**Exercise text**.
☆ ☆ ☆

How do you get your arms around the catastrophe known as Obamacare? Is it even possible?
At this point, I’m not sure it is. The list of individual disasters which threaten to ruin one-sixth of the U.S. economy and what has been, up until now, the best healthcare system in the world is exhaustive, and exhausting.
The examples I will identify here barely scratch the surface.
First but by no means foremost, we have the supposedly new and improved HealthCare.gov. Except it’s not, even the visible part. Stories still abound of people still failing to get in or to get through the enrollment process.
But that’s okay, because nobody with any expectation of privacy should be using the web site anyway. A well-known “white hat hacker” (i.e., one of the good guys) told CNBC and the Washington Free Beacon that its security exposure is even greater now than when the site debuted on October 1. The situation is so embarrassing that the White House won’t even brief Congress, which last time I checked was supposed to oversee executive branch activities. Meanwhile, the administration’s press lapdogs won’t even mention the word “security” in their web site reviews.

☆ ☆ ☆

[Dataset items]

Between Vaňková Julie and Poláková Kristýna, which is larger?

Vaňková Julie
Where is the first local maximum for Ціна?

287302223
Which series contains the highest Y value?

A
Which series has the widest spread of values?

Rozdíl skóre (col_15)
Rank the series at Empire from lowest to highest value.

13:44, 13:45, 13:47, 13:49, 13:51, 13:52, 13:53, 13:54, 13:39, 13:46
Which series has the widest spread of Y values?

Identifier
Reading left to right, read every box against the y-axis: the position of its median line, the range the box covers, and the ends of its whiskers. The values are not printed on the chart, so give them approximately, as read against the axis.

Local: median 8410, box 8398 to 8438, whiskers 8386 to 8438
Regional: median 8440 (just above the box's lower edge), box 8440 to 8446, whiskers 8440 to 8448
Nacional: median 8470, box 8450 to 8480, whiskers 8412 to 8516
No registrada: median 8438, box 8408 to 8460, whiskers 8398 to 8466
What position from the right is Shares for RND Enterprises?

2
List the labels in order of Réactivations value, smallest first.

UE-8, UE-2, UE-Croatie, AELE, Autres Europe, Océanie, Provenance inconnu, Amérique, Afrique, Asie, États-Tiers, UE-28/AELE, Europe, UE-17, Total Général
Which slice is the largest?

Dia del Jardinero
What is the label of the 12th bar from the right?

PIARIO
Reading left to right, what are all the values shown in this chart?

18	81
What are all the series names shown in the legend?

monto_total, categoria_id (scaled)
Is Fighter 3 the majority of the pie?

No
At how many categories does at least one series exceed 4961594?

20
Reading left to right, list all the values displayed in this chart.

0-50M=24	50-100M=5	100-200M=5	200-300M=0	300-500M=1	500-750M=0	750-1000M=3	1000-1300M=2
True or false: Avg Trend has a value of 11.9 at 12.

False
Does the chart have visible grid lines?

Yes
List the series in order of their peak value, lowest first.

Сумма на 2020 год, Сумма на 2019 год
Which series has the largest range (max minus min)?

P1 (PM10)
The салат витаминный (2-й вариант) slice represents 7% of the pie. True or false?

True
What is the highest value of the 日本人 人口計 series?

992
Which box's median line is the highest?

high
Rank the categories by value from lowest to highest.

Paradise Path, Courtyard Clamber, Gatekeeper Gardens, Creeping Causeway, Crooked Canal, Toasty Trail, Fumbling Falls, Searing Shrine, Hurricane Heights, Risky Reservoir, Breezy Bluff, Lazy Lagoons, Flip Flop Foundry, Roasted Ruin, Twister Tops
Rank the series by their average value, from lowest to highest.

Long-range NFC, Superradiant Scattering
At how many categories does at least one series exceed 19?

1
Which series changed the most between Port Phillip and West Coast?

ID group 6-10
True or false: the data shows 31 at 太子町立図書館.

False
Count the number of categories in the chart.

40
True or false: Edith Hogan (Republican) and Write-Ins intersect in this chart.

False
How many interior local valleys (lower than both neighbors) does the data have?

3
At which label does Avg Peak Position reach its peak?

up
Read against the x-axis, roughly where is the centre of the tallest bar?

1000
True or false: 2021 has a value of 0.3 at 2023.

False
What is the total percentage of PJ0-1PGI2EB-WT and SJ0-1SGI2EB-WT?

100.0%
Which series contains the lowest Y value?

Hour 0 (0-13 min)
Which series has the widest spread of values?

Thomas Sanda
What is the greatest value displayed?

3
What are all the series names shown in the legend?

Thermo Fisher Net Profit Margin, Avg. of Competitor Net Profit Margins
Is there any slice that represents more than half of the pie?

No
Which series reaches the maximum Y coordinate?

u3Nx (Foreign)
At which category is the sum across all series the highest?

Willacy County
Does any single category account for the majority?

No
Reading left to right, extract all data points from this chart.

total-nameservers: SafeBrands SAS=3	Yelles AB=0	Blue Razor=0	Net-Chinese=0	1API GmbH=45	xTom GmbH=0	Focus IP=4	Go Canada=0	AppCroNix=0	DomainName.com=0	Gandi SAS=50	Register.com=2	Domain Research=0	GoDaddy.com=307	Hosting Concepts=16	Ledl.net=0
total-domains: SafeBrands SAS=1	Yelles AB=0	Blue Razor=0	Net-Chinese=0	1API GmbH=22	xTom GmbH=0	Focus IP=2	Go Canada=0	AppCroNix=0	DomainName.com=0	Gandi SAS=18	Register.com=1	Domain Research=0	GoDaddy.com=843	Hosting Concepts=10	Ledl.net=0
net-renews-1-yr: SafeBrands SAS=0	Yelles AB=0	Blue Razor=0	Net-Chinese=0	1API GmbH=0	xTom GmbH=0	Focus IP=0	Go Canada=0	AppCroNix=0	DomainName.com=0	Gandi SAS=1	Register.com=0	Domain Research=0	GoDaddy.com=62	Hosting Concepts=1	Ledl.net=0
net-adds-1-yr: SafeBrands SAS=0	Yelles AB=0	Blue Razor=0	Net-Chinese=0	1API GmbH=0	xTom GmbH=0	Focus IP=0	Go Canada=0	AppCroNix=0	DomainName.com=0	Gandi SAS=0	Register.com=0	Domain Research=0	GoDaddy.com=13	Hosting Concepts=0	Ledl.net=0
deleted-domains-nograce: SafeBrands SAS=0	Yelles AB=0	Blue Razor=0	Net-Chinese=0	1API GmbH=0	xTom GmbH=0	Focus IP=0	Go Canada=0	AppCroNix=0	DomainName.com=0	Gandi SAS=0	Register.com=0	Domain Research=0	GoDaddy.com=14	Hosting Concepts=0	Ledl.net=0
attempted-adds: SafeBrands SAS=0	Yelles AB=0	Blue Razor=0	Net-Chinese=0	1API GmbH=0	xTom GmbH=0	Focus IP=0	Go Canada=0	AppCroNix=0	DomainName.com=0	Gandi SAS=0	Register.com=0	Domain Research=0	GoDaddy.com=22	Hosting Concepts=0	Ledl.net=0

☆ ☆ ☆

**Task instructions**.
1/ According to the Obamacare commentary, which two news outlets did the "white hat hacker" speak to about HealthCare.gov's security?
2/ Write the next part of the Obamacare commentary, starting after its final sentence.

**Your written answers**.
1/ CNBC and the Washington Free Beacon.

2/
What consumers can see is bad enough. What they can’t see is far worse.
The transmission of enrollment data from HealthCare.gov to participating insurance companies is so botched that “up to 30 percent of the people who have enrolled on healthcare.gov only think they have enrolled.” Starting on January 1, barring some kind of miracle, those affected who go to their doctors are “going to find out the hard way that their attempted enrollment failed and they don’t actually have coverage.”
Then there’s the fact that “the Centers for Medicare and Medicaid Services (CMS) has not yet finished building the part of the website that would transfer billions of dollars in subsidies for plan premiums and cost-sharing payments to insurance companies.” That characterization made by Reuters is far too kind. On November 19, Henry Chao, CMS’s deputy chief information officer at the Centers for Medicare and Medicaid Services told a House committee that “the payment systems, they still need be built.” At best, that would mean they’ve hardly started.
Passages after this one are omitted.